(Data excerpts)
----

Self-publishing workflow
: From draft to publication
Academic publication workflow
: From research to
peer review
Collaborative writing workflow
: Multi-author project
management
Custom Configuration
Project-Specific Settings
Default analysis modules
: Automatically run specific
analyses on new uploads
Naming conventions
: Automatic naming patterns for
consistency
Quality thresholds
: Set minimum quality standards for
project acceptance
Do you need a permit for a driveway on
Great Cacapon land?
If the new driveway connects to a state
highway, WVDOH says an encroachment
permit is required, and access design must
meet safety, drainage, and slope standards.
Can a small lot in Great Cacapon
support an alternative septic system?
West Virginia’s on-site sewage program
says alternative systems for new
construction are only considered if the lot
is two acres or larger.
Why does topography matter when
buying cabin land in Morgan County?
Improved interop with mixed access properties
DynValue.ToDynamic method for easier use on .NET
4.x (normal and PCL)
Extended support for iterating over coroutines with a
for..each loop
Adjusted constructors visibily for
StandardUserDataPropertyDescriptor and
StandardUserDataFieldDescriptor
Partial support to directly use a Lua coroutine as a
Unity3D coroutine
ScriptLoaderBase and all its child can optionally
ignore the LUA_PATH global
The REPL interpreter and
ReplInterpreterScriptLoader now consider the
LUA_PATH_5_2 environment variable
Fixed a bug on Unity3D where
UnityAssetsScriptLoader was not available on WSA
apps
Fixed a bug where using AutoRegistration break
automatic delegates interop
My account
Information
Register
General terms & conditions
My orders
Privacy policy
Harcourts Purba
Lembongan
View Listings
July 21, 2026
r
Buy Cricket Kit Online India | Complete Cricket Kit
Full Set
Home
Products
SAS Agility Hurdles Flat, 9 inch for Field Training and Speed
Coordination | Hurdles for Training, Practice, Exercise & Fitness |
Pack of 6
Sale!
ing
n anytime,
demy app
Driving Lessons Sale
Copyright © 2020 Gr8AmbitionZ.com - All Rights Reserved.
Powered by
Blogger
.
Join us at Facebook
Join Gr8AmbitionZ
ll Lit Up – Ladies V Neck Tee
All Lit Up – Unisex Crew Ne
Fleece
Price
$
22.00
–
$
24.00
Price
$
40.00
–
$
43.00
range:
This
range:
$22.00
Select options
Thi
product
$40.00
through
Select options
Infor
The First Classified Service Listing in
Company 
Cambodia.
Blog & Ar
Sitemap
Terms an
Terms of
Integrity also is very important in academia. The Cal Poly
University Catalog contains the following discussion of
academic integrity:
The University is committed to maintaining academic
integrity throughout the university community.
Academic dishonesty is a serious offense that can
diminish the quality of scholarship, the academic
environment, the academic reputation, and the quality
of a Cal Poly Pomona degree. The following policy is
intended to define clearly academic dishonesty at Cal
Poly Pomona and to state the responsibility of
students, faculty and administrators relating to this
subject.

----

# What you have to do:
Go through the data above and return each line containing the string "Pomona".

# Answer space:
of a Cal Poly Pomona degree. The following policy is
Poly Pomona and to state the responsibility of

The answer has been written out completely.